In its March 25 Viewpoint, Plastics News congratulated Pepsi-Cola Co. for finally joining Coca-Cola Co.'s breakthrough announce-ment to use 10 percent recycled content in their PET bottles ("PET recycling effort depends on supply," Page 6).
This is a significant event for recyclers. Adding perhaps 70 million pounds of new demand each year to the approximately 100 million pounds previously committed by Coke will be a major boost for the economics of PET recycling in an industry that only processed domestically 527 million pounds in 2000, of which just 54 million pounds went into beverage bottles.

Improving the economics for local programs (bottle markets pay about 7 cents more per pound than fiber markets) will, over time, increase the supply of material. Increasing supply is critical for plastic reclaimers that presently have substantial excess capacity.

So certainly, congratulations are in order. But let's not forget how this all came about and what remains to be done.

In 1990, then-Coke Senior Vice President (later Chief Executive Officer) Douglas Ivester committed the company to voluntarily use 25 percent recycled content in an effort to head off legislative mandates.

However, as the political winds shifted with the election of a Republican majority in Congress in 1994, Coke quietly withdrew its promise because, the company claimed, recycled-content bottles produced with depolymerization technology (which was the only one available at the time) were too expensive. That explanation did not seem convincing, since the high costs of depolymerizing resins back to their monomers was known from the start.

This is the situation that languished until March 1997 when the GrassRoots Recycling Network initiated its Coke campaign in a letter to Coke's then-CEO Roberto C. Goizuetta. There followed several years of direct and highly visible actions by GRRN - including ads in the New York Times - that spurred shareholder actions and the formation of Businesses and Environmentalists Allied for Recycling. Then, in April 2001, Coke came through with its commitment to use 10 percent recycled content across its product line by 2005, now joined by Pepsi.

We do not mean to imply citizen advocacy can, by itself, accomplish everything. Had there not been a changing of the guard in Coke's executive suites, it is far less likely Coke would have looked for ways to constructively respond to legitimate public concerns.

And, had innovative bottle manufacturers not developed new, less-expensive technologies to use recycled content, the crushing economics of depolymerization would have made it impossible for bottom-line companies like Coke and Pepsi to move off the dime.

But GRRN was one of the major actors in this saga. Without us, the move to recycled content, and all the benefits it holds for recycling, would never had happened. Coke environmental manager Ben Jordan conceded as much at last year's Plastics Encounter conference in Atlanta, when he said that one of the reasons for the company's new public-spirited approach was public pressure.

Like Plastics News, GRRN has not lost sight of the soft drink makers' 1990 goal of using 25 percent recycled plastic. Clearly 25 percent recycled-content plastic bottles can be achieved by 2005.

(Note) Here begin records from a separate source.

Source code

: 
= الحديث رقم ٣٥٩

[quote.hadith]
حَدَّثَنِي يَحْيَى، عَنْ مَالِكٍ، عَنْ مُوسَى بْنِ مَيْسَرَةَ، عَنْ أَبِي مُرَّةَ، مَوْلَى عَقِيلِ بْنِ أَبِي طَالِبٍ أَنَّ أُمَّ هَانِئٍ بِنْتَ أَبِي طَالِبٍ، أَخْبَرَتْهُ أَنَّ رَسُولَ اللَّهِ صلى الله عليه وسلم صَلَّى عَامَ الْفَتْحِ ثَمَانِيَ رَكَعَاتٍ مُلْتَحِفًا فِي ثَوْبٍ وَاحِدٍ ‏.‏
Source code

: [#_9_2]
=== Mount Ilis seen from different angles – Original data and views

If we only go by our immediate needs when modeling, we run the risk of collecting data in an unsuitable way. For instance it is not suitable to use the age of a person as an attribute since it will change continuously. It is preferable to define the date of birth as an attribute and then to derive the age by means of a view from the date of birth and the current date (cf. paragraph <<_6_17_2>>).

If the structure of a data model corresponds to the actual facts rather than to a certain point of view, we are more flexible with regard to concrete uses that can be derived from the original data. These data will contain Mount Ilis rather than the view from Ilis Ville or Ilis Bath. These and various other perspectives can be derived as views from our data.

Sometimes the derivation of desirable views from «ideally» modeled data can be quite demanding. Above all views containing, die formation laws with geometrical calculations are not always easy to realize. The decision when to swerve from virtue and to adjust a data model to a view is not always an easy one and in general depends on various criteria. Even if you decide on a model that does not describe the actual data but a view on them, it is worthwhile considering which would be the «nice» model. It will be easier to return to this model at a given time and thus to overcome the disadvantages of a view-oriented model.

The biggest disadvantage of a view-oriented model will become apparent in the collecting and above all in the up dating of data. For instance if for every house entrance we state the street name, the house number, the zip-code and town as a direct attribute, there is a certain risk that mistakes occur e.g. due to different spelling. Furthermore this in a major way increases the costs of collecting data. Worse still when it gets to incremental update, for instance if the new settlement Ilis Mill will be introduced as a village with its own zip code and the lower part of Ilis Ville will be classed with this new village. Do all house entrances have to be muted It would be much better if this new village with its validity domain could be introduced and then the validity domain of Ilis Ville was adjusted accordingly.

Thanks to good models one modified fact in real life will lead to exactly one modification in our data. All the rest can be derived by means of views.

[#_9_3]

GRRN believes that increased recycled-content levels need to be accompanied by dramatically increased supply of recycled PET, and that deposit or redemption laws are the best way to accomplish that. Whether that will happen, however, will depend upon there being a healthy dollop of citizen activism.

GRRN will be there, and we hope that others in industry who are dependent upon successful recycling will appreciate us for the critical role concerned and activated citizens constructively play in the process. Credit ought to be given where it is due, even if that means recognizing those with whom one disagrees.